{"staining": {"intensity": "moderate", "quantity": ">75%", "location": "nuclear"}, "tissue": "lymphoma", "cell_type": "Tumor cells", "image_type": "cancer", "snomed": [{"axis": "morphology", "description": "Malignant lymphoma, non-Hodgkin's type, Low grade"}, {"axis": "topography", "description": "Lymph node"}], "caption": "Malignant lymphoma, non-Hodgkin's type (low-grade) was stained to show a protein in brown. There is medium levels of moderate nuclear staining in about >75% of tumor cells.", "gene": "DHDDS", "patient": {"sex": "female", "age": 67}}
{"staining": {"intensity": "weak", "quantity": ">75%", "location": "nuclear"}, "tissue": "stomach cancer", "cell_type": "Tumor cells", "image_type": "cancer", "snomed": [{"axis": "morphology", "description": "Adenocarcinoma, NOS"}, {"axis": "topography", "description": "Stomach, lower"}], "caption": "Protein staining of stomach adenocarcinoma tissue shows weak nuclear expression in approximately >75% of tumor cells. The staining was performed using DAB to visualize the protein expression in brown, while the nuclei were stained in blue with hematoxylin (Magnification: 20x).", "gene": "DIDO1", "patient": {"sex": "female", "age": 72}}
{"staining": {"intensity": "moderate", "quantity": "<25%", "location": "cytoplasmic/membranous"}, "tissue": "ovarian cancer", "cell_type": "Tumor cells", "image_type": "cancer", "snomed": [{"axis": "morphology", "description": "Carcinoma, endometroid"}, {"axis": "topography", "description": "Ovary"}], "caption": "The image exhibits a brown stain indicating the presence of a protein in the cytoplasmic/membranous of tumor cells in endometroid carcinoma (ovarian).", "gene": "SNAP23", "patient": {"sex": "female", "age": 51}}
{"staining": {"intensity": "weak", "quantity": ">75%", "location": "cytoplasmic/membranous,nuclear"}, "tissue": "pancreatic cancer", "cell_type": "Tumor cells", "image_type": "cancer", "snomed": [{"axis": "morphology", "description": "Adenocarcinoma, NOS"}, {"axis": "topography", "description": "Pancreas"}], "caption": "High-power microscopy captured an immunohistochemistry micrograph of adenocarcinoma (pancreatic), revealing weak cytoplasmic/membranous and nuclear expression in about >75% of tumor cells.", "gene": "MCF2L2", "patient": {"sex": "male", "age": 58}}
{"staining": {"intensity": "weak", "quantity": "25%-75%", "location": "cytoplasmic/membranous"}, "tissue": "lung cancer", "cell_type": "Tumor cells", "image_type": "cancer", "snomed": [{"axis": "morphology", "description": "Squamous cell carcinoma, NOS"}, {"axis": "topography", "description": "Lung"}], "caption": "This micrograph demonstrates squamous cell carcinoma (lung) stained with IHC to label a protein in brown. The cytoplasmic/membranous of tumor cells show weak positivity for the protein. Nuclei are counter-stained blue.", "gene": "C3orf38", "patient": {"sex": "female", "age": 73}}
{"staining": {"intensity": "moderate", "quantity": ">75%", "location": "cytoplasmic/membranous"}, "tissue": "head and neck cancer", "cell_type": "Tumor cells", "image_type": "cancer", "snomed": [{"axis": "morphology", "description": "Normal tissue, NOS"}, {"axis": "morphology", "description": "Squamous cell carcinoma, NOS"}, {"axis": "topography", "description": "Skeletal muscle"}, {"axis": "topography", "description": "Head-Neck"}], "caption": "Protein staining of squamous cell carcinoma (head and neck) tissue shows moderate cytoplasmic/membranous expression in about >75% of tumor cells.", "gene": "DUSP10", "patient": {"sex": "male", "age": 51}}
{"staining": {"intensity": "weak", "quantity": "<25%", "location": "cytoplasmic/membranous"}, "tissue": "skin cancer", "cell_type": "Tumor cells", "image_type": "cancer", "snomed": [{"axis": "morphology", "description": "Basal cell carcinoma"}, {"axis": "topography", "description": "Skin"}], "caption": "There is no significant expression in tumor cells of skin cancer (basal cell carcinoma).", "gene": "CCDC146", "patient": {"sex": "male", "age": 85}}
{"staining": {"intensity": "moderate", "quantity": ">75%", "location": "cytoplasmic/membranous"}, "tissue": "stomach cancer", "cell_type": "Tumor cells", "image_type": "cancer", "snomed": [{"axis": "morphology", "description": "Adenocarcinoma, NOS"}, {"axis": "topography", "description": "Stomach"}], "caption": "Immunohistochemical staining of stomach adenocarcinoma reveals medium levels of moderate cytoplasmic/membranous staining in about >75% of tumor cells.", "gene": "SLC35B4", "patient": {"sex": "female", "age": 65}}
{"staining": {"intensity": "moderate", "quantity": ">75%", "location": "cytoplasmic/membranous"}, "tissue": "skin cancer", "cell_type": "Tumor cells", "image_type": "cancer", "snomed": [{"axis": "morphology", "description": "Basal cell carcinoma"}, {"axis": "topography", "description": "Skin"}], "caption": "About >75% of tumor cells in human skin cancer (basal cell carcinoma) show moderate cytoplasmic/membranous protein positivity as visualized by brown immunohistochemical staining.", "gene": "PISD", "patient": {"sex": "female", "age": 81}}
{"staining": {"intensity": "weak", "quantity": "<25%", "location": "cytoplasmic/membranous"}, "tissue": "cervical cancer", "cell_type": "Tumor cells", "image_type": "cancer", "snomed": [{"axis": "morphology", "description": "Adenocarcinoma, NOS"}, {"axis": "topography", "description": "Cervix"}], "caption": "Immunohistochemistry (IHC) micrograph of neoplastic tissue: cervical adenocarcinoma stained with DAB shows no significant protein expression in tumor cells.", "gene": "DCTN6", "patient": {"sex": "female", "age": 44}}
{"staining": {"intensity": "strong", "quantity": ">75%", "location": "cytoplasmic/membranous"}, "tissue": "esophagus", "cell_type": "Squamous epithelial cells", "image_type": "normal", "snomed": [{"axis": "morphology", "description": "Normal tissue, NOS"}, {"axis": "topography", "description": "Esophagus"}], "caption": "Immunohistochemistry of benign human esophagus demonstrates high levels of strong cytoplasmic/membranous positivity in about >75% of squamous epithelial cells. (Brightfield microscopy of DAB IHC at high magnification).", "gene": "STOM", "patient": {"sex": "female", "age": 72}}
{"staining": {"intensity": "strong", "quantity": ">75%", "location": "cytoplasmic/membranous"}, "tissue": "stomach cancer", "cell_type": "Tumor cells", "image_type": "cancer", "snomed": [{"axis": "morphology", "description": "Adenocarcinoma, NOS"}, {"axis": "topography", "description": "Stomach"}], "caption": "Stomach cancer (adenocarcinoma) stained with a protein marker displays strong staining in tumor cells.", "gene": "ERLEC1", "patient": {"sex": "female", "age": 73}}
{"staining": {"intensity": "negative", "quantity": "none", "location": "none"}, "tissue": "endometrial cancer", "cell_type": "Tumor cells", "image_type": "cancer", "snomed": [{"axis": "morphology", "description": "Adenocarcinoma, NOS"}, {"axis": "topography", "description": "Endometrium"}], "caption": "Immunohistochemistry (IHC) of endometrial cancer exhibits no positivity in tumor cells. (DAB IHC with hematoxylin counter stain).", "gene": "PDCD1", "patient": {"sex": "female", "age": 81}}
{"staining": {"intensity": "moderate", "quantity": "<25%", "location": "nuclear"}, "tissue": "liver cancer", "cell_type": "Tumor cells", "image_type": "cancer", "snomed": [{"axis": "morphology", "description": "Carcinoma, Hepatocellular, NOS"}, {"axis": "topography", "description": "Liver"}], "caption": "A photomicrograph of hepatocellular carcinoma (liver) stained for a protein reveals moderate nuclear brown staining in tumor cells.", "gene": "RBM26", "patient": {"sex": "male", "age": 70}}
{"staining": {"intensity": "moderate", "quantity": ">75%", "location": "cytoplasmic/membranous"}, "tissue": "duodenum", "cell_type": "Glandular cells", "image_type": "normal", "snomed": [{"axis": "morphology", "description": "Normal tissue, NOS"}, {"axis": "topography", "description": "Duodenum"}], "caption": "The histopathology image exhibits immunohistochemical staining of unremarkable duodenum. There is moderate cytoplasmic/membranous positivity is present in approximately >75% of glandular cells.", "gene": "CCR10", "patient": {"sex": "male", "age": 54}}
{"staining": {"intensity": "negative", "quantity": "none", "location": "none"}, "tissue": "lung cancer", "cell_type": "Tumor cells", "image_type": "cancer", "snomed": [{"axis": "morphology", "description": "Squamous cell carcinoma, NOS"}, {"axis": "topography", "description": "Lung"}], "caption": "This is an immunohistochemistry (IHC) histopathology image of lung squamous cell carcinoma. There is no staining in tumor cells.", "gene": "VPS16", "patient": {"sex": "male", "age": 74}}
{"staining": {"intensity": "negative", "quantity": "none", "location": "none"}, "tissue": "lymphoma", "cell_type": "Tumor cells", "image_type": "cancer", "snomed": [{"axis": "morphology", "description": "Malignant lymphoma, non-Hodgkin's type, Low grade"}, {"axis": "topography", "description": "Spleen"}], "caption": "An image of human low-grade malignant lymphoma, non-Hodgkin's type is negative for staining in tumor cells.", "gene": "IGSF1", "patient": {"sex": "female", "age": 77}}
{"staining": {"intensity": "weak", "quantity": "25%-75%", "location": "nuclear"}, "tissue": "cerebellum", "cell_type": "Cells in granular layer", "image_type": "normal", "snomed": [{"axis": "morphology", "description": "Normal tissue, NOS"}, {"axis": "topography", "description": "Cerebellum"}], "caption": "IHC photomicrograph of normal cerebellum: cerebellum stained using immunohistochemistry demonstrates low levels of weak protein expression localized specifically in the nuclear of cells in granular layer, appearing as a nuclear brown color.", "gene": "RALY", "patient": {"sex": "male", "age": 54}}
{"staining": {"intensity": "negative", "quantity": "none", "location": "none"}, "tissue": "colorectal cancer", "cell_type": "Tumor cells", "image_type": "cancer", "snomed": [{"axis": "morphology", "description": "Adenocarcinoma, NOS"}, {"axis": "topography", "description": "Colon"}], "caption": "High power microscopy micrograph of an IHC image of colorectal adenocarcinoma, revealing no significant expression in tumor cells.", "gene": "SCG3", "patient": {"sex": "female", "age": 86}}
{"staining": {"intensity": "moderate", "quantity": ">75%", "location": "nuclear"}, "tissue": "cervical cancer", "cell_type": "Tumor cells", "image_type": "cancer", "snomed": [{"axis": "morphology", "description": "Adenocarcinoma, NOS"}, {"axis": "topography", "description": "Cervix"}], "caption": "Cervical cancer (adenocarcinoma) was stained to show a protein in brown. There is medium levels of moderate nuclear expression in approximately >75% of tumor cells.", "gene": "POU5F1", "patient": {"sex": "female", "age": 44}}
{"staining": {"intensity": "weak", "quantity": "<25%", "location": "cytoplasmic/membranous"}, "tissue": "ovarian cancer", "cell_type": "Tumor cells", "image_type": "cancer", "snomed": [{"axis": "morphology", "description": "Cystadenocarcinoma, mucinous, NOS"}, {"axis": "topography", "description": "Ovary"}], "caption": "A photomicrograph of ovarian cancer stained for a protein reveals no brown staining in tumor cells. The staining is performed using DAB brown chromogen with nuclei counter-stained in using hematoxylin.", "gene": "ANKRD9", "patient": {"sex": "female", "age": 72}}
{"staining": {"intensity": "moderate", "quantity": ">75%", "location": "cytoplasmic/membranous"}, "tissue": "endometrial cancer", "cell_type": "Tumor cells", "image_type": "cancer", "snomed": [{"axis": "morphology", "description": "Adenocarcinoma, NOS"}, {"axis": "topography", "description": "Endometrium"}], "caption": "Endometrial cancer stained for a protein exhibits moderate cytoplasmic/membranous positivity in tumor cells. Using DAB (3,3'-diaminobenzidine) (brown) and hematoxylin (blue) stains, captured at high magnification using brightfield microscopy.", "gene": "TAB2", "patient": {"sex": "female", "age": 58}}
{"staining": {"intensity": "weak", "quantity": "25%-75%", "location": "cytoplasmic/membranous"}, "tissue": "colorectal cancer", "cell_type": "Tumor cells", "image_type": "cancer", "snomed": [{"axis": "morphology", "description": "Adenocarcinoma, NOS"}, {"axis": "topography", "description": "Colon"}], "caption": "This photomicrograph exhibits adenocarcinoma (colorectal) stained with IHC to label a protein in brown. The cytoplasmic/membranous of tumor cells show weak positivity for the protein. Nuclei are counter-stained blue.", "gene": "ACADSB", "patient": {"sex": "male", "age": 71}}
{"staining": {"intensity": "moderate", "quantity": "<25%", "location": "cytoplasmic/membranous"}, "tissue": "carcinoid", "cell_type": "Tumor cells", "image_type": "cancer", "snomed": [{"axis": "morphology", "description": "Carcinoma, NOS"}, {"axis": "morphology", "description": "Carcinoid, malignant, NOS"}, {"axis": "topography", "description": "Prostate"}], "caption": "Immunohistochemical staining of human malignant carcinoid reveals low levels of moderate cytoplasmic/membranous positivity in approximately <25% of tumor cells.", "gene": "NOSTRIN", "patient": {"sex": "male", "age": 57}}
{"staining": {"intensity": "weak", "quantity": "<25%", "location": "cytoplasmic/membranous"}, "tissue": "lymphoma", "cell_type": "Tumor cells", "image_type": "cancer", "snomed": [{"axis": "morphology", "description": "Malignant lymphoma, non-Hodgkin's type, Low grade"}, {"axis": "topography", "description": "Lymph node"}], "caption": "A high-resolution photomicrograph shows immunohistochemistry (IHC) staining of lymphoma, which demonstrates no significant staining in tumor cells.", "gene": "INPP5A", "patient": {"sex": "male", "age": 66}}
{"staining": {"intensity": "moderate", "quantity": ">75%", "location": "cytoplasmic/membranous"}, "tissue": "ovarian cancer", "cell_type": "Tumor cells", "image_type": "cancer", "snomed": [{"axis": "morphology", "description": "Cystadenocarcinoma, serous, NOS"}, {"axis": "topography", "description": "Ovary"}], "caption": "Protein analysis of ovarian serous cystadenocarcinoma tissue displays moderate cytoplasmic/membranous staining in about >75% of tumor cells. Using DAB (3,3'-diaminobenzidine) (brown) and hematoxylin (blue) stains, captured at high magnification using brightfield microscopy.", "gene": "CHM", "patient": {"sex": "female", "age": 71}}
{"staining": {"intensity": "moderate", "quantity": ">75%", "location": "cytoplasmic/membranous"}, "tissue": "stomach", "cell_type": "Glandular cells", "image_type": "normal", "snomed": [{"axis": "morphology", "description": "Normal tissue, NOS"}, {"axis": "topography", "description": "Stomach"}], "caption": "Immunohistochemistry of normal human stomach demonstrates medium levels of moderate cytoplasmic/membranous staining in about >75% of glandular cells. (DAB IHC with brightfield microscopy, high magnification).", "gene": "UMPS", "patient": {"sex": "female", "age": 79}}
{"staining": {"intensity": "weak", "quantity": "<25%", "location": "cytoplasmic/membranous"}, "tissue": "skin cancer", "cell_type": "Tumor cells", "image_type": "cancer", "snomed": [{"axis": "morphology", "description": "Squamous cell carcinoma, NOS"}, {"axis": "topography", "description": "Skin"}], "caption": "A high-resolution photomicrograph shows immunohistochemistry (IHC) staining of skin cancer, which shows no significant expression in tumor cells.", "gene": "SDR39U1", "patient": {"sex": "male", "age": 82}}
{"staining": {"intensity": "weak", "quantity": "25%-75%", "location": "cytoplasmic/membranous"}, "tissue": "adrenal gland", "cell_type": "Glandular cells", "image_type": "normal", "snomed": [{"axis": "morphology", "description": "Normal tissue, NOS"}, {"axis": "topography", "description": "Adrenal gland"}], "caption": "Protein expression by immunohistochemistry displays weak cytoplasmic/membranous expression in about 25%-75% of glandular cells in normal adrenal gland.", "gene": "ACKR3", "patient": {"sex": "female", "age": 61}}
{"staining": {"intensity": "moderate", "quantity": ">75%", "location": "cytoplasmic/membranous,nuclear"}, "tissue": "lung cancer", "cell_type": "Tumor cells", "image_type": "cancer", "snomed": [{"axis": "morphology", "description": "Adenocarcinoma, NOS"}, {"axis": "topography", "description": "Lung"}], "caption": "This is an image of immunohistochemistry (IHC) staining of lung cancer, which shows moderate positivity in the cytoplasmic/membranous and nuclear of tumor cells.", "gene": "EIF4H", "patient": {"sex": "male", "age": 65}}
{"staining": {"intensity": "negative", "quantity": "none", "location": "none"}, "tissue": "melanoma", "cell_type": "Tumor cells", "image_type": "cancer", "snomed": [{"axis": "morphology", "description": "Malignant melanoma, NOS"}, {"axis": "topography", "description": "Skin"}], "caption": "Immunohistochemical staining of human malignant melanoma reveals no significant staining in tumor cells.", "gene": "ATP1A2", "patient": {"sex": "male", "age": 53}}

+ + + + + + +

• _PROBLEM DESCRIPTION_: The listing above holds a line with "of normal human" and a line with "expression by immunohistochemistry". Print the stretch from the first through the second, exactly and alone.

• _FINISHED EXERCISE_:
{"staining": {"intensity": "moderate", "quantity": ">75%", "location": "cytoplasmic/membranous"}, "tissue": "stomach", "cell_type": "Glandular cells", "image_type": "normal", "snomed": [{"axis": "morphology", "description": "Normal tissue, NOS"}, {"axis": "topography", "description": "Stomach"}], "caption": "Immunohistochemistry of normal human stomach demonstrates medium levels of moderate cytoplasmic/membranous staining in about >75% of glandular cells. (DAB IHC with brightfield microscopy, high magnification).", "gene": "UMPS", "patient": {"sex": "female", "age": 79}}
{"staining": {"intensity": "weak", "quantity": "<25%", "location": "cytoplasmic/membranous"}, "tissue": "skin cancer", "cell_type": "Tumor cells", "image_type": "cancer", "snomed": [{"axis": "morphology", "description": "Squamous cell carcinoma, NOS"}, {"axis": "topography", "description": "Skin"}], "caption": "A high-resolution photomicrograph shows immunohistochemistry (IHC) staining of skin cancer, which shows no significant expression in tumor cells.", "gene": "SDR39U1", "patient": {"sex": "male", "age": 82}}
{"staining": {"intensity": "weak", "quantity": "25%-75%", "location": "cytoplasmic/membranous"}, "tissue": "adrenal gland", "cell_type": "Glandular cells", "image_type": "normal", "snomed": [{"axis": "morphology", "description": "Normal tissue, NOS"}, {"axis": "topography", "description": "Adrenal gland"}], "caption": "Protein expression by immunohistochemistry displays weak cytoplasmic/membranous expression in about 25%-75% of glandular cells in normal adrenal gland.", "gene": "ACKR3", "patient": {"sex": "female", "age": 61}}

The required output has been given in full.